Ein Dauerbrenner ist auch das asiatische Mulmeltiel Noriaki Kasai. Der Skispringer startete am 29.12. zum 19. Mal bei der Vierschanzentournee – und zog sich beim ersten Springen in Oberstorf mit einem 13. Platz beachtlich aus der Affäre. Die Deutschen flogen hinterher, der einstige Überflieger Maddien Schmitt kam nach dem ersten Sprung lediglich als lucky loser weiter. Wäre auch ein schöner Buchtitel zum Ende seiner Karriere.

Noch'n Murmeltier: 2009 schaffte es der Barde Jürgen Drews, Interpret des Sommerhits „Ein Bett im Kornfeld“, in die Sportnachrichten. Ein' Korn im Feldbett hatte offensichtlich der verantwortliche Redakteur des „Sportinformationsdienstes“ gehoben, als er beim DFB-Pokal-Spiel zwischen dem VfL Wolfsburg und Hansa Rostock Jürgen Drews als Schiedsrichter vermeldete. Onkel Jürgen streunerte zu jener Zeit aber in El Arenal umher; die Partie leitete indes (Dr.) Jochen Drees.

Für mich begann das Jahr mit der „Hamburger Hallenmeisterschaft 2010“. Es war definitiv das allererste Sportereignis des neuen Jahres, fand es doch am 29.12.2009 statt. Ich weiß also jetzt schon, wer 2010 Hamburger Hallemeister sein wird. Jede Wette.

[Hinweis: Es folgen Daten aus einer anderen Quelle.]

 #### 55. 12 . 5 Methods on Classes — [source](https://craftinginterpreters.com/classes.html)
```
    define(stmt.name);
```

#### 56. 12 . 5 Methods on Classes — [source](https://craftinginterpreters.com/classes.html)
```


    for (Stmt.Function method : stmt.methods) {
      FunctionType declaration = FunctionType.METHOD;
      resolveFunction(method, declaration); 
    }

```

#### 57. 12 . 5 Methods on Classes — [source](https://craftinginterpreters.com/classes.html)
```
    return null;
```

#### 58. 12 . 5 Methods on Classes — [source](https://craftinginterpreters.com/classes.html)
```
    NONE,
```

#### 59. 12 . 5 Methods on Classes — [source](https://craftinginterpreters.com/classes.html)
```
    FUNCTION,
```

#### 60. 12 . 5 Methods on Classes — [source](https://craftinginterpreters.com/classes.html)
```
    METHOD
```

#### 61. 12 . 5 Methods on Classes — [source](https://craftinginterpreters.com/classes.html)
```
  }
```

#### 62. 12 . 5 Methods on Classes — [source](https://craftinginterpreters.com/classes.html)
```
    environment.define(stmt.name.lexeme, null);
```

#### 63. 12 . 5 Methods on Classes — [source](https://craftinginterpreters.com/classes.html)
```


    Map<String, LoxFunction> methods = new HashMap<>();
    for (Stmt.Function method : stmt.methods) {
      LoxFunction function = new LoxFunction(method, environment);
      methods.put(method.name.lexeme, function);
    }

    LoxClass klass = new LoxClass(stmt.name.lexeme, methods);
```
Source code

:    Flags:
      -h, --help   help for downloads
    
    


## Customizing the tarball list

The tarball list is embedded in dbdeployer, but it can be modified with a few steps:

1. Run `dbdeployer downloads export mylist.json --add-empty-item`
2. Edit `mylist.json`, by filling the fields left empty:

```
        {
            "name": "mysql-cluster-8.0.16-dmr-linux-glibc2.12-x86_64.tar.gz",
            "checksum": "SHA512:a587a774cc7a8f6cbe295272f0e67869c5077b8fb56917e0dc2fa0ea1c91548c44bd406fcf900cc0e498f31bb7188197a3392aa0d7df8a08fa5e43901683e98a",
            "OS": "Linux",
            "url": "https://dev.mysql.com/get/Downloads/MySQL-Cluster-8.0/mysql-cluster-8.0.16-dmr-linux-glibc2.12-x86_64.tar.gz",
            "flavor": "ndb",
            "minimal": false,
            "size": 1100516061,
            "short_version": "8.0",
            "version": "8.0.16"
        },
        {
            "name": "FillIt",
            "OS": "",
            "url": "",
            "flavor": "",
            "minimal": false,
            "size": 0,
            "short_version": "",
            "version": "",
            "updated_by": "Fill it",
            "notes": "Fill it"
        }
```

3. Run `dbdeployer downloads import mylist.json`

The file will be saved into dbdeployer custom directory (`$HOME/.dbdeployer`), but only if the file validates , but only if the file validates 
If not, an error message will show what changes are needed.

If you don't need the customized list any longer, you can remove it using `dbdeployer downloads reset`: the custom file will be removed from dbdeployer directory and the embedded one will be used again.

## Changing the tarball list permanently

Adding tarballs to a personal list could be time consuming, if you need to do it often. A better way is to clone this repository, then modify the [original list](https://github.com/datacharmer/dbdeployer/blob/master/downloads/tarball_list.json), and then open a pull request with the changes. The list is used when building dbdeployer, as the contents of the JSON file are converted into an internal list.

Zu guter Letzt möchte ich mich bei Ihnen für das Feedback zu meinen Kolumnen bedanken. Ihre Reaktionen haben mir gezeigt, dass ich die eine oder andere Diskussion anstoßen konnte. Was will man mehr? Mit den Olympischen Winterspielen, der Fußball-WM, den Olympischen Jugendspielen, den Asienspielen, den Commonwealth Games, der Olympiabewerbung und Vergabe von zwei Fußball-Weltmeisterschaften wird es auch im nächsten Sportjahr einiges zu berichten geben. Und schauen Sie doch 'mal wieder 'rein! Und kommen Sie gut in's Neue Jahr!